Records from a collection
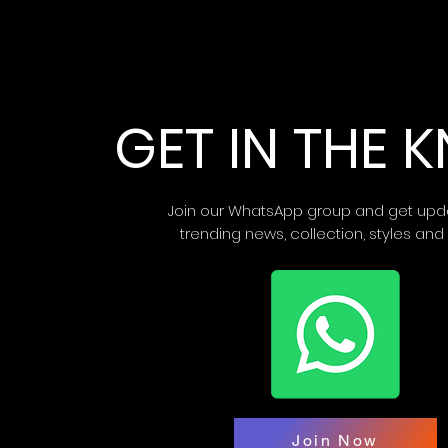
GET IN THE
Join our WhatsApp group and get upd
trending news, collection, styles and
Join Now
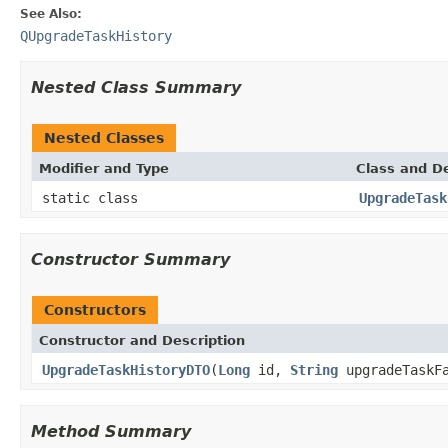
See Also:
QUpgradeTaskHistory
Nested Class Summary
Nested Classes
Modifier and Type
Class and De
static class
UpgradeTask
Constructor Summary
Constructors
Constructor and Description
UpgradeTaskHistoryDTO
(
Long
id,
String
upgradeTaskF
Method Summary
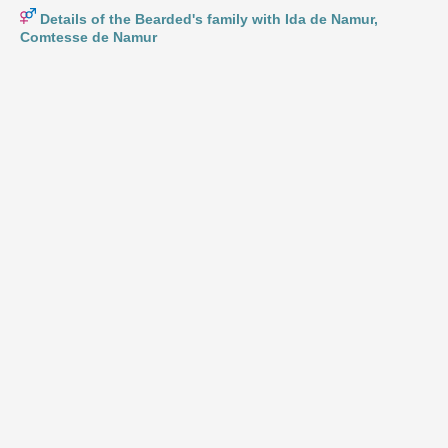
Details of the Bearded's family with Ida de Namur,
Comtesse de Namur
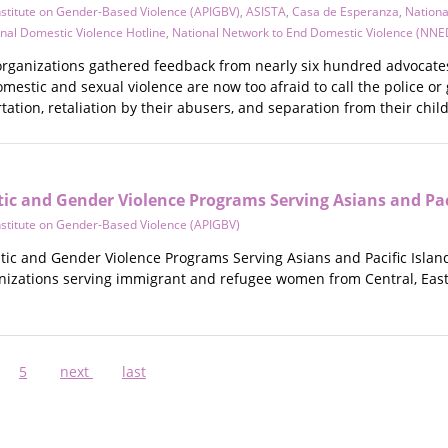
Institute on Gender-Based Violence (APIGBV)
,
ASISTA
,
Casa de Esperanza
,
Nationa
nal Domestic Violence Hotline
,
National Network to End Domestic Violence (NNE
l organizations gathered feedback from nearly six hundred advocate
mestic and sexual violence are now too afraid to call the police or 
tation, retaliation by their abusers, and separation from their chil
ic and Gender Violence Programs Serving Asians and Paci
Institute on Gender-Based Violence (APIGBV)
tic and Gender Violence Programs Serving Asians and Pacific Island
anizations serving immigrant and refugee women from Central, East,
ge
Page
5
Next
next
Last
last
page
page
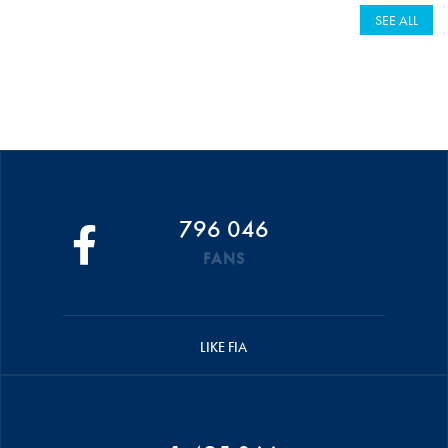
SEE ALL
796 046
FANS
LIKE FIA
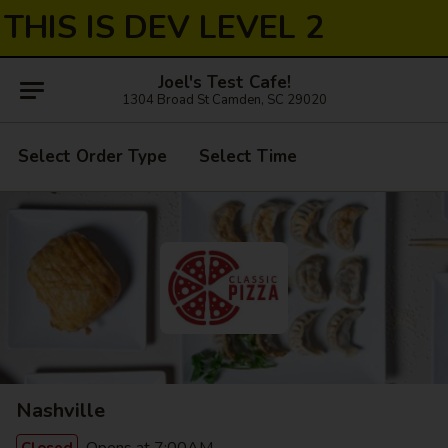
THIS IS DEV LEVEL 2
Joel's Test Cafe!
1304 Broad St Camden, SC 29020
Select Order Type
Select Time
Nashville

● Task instructions:
Please return the records as they stand, word for word, with no pictures.

● Solution below:
GET IN THE
Join our WhatsApp group and get upd
trending news, collection, styles and
Join Now
See Also:
QUpgradeTaskHistory
Nested Class Summary
Nested Classes
Modifier and Type
Class and De
static class
UpgradeTask
Constructor Summary
Constructors
Constructor and Description
UpgradeTaskHistoryDTO
(
Long
id,
String
upgradeTaskF
Method Summary
Details of the Bearded's family with Ida de Namur,
Comtesse de Namur
Institute on Gender-Based Violence (APIGBV)
,
ASISTA
,
Casa de Esperanza
,
Nationa
nal Domestic Violence Hotline
,
National Network to End Domestic Violence (NNE
l organizations gathered feedback from nearly six hundred advocate
mestic and sexual violence are now too afraid to call the police or 
tation, retaliation by their abusers, and separation from their chil
ic and Gender Violence Programs Serving Asians and Paci
Institute on Gender-Based Violence (APIGBV)
tic and Gender Violence Programs Serving Asians and Pacific Island
anizations serving immigrant and refugee women from Central, East,
ge
Page
5
Next
next
Last
last
page
page
SEE ALL
796 046
FANS
LIKE FIA
THIS IS DEV LEVEL 2
Joel's Test Cafe!
1304 Broad St Camden, SC 29020
Select Order Type
Select Time
Nashville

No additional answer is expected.